◆ Énoncé 1: Recopiez le passage de l'extrait sur l'abattement fiscal compris entre « 3. Il est constant » et « une holding animatrice. », ces deux bornes incluses.
◆ Énoncé 2: Poursuivez la rédaction de l'extrait sur l'abattement fiscal à partir de sa dernière phrase.

━━━ Bloc de texte

3. Il est constant que l'opération de cession réalisée en 2015 par M. A... ne remplit pas les conditions posées par les dispositions précitées du code général des impôts pour le bénéfice de l'abattement renforcé de 85 %, et notamment celles du f) du B du 1 quater de l'article 150-0 D dès lors que la société émettrice des titres cédés en 2015, la SARL DLM, n'exerce pas une activité commerciale, industrielle, artisanale, libérale ou agricole et n'est pas une holding animatrice.

4. Pour soutenir que cette cession leur ouvre néanmoins droit au bénéfice de cet abattement renforcé, M. et Mme A... font valoir que l'opération d'échange doit être neutralisée et que la condition prévue par le f) du B du 1 quater de l'article 150-0 D doit être appréciée au niveau de la société qui a apporté les titres à l'échange, à savoir la société Planisware Management dont il est constant qu'elle remplit les conditions requises en sa qualité de holding animatrice.

5. A cet effet les requérants ne peuvent pas, en premier lieu, utilement revendiquer l'application du principe de neutralité fiscale des opérations d'échange énoncé par l'article 8 de la directive 90/434/CEE du Conseil du 23 juillet 1990 sur les fusions, dès lors que l'échange intervenu en 2012 a été réalisé entre deux sociétés françaises et n'entre donc pas dans le champ de cette directive concernant le régime fiscal commun applicable aux fusions, scissions, scissions partielles, apports d'actifs et échanges d'actions intéressant des sociétés d'Etats membres différents.

━━━━━━
━━━ Informations extraites

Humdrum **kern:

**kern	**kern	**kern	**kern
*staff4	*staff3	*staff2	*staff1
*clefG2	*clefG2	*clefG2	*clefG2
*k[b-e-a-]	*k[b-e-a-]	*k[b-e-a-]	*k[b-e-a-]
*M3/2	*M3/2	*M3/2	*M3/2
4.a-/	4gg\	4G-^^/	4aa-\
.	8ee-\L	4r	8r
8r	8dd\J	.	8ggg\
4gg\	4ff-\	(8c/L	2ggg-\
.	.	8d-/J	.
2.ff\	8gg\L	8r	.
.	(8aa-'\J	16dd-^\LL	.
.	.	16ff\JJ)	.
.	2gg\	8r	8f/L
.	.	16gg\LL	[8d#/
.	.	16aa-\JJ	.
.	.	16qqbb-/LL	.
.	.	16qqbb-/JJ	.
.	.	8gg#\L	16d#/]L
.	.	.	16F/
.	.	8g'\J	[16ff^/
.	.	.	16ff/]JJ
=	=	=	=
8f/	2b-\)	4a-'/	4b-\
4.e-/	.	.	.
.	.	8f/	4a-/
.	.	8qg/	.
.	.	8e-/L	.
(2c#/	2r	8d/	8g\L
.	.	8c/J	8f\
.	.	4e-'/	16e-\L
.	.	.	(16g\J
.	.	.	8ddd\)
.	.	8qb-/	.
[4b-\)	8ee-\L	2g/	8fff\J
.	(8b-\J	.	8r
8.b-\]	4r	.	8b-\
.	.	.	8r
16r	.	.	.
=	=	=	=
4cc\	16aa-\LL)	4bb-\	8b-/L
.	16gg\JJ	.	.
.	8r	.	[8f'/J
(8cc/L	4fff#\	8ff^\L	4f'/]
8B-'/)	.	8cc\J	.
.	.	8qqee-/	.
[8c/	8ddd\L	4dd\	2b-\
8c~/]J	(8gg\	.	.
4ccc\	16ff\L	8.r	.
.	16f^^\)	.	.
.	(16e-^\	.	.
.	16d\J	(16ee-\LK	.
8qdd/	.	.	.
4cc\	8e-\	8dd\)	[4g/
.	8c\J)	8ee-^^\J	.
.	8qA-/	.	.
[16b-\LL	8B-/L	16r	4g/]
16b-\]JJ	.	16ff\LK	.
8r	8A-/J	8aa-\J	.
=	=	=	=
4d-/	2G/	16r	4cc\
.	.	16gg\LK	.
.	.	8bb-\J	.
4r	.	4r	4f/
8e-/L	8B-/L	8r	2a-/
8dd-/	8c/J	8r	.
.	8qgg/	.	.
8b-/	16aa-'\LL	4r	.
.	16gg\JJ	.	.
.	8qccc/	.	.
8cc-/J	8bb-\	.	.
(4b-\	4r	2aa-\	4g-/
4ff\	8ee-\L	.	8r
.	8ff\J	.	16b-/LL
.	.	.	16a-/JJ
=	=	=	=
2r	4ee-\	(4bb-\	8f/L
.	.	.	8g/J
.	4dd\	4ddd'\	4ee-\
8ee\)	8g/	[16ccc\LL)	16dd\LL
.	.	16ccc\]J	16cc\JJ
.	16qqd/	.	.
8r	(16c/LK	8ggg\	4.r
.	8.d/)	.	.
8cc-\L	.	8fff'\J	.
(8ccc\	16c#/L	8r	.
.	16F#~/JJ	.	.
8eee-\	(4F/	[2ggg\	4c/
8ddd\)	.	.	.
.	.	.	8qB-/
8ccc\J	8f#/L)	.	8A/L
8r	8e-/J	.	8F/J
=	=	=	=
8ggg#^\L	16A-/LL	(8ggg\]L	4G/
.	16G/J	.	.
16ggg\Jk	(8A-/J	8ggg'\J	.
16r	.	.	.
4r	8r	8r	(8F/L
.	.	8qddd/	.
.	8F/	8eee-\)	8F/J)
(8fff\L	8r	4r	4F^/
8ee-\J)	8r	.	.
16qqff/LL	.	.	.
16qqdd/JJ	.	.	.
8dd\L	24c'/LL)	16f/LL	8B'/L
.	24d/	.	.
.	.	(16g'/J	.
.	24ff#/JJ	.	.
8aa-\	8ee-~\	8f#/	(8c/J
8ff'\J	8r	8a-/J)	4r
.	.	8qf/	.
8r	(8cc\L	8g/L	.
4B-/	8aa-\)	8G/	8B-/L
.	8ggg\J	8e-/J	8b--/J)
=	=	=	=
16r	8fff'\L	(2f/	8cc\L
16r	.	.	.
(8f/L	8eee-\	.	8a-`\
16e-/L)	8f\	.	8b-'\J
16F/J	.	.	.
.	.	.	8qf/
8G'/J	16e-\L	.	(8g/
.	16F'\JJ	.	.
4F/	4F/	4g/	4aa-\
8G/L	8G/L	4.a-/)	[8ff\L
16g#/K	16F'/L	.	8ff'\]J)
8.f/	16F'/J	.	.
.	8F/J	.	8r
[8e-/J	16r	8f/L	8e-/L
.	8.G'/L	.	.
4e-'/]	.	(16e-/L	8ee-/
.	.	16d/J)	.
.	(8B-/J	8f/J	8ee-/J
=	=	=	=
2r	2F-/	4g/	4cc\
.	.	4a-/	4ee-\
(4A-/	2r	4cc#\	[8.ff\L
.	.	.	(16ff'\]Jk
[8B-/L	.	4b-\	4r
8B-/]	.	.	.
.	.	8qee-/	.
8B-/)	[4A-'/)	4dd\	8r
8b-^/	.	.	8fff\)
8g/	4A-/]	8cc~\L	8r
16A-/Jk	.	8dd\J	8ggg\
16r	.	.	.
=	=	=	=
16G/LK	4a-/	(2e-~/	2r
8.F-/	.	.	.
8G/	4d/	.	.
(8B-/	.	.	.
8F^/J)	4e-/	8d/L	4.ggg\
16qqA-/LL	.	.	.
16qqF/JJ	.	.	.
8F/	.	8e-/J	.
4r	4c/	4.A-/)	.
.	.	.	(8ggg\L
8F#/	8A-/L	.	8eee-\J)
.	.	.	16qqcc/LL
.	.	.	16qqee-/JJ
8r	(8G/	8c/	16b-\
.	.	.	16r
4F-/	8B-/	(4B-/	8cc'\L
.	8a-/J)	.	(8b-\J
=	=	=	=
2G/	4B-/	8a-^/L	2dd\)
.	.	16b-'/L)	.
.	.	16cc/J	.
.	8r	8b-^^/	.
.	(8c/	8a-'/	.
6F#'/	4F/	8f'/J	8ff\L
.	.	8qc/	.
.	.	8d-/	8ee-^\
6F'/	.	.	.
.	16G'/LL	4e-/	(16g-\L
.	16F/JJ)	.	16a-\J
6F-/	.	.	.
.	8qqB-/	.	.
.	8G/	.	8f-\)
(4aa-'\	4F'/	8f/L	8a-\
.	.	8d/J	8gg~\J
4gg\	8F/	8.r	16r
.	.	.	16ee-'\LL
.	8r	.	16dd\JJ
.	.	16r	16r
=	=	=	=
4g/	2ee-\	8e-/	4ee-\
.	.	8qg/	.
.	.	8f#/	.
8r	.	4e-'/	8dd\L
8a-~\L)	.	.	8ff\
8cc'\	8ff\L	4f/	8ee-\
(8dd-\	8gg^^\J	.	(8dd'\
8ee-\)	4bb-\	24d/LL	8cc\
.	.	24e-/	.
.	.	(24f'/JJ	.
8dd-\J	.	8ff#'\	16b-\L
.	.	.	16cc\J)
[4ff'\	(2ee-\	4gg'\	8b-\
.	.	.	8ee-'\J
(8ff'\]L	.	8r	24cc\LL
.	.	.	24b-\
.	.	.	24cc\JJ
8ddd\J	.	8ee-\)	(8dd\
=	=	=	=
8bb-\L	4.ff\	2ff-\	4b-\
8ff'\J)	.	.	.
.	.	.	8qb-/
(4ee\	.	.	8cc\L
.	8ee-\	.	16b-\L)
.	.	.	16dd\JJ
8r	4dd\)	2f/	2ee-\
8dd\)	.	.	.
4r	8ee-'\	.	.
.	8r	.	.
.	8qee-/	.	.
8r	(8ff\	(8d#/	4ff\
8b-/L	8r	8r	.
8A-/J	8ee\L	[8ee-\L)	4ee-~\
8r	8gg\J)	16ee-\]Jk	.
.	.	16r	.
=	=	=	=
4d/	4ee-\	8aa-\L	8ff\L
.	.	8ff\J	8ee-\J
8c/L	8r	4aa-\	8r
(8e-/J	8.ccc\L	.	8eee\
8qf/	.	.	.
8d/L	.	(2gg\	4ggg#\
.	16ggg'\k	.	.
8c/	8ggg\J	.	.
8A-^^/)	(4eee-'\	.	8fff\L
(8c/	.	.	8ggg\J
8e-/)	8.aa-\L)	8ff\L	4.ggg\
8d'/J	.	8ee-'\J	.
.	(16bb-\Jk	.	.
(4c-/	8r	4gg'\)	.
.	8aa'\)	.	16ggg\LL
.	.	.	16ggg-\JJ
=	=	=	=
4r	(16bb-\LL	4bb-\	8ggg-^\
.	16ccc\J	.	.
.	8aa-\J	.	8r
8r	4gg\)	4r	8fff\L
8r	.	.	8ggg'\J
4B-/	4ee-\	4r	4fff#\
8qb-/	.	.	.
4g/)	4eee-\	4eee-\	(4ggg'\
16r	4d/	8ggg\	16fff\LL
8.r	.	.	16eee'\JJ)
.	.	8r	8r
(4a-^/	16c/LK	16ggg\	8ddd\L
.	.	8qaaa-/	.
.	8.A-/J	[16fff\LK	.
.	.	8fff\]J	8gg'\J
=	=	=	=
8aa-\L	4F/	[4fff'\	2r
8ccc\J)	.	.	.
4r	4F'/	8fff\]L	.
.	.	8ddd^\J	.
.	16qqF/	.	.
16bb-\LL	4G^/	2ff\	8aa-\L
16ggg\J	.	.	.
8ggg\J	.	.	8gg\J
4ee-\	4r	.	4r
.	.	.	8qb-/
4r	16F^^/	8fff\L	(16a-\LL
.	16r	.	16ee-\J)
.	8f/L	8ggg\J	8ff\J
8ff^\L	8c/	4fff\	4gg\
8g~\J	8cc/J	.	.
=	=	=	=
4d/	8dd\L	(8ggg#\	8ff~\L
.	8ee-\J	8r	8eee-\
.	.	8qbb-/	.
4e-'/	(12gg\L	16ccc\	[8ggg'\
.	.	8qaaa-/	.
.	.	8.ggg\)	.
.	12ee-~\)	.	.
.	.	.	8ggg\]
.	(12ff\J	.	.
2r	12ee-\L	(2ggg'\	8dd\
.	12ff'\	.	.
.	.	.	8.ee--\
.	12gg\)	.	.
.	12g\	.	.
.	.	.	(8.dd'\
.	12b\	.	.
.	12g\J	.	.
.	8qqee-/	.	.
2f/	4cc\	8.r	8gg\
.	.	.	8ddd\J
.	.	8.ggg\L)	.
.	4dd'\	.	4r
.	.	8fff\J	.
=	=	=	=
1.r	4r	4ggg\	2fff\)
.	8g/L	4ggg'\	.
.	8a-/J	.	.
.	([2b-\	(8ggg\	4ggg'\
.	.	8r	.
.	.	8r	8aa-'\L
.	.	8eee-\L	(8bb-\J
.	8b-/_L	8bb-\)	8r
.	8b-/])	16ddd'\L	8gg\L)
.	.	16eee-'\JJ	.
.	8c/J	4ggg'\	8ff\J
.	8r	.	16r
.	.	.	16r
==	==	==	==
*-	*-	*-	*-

━━━━━━

◆ Réponse 1:
3. Il est constant que l'opération de cession réalisée en 2015 par M. A... ne remplit pas les conditions posées par les dispositions précitées du code général des impôts pour le bénéfice de l'abattement renforcé de 85 %, et notamment celles du f) du B du 1 quater de l'article 150-0 D dès lors que la société émettrice des titres cédés en 2015, la SARL DLM, n'exerce pas une activité commerciale, industrielle, artisanale, libérale ou agricole et n'est pas une holding animatrice.

◆ Réponse 2:
6. Aux termes de l'article 20 de la charte des droits fondamentaux de l'union européenne : " Toutes les personnes sont égales en droit ". Et aux termes du 1 de l'article 51 de cette charte : " Les dispositions de la présente Charte s'adressent aux institutions et organes de l'Union dans le respect du principe de subsidiarité, ainsi qu'aux Etats membres uniquement lorsqu'ils mettent en œuvre le droit de l'Union. En conséquence, ils respectent les droits, observent les principes et en promeuvent l'application, conformément à leurs compétences respectives. " Il résulte de ces stipulations combinées que les principes énoncés par cette charte ne s'appliquent aux Etats membres que lorsqu'ils mettent en œuvre le droit de l'Union européenne et non aux situations seulement régies par le droit interne.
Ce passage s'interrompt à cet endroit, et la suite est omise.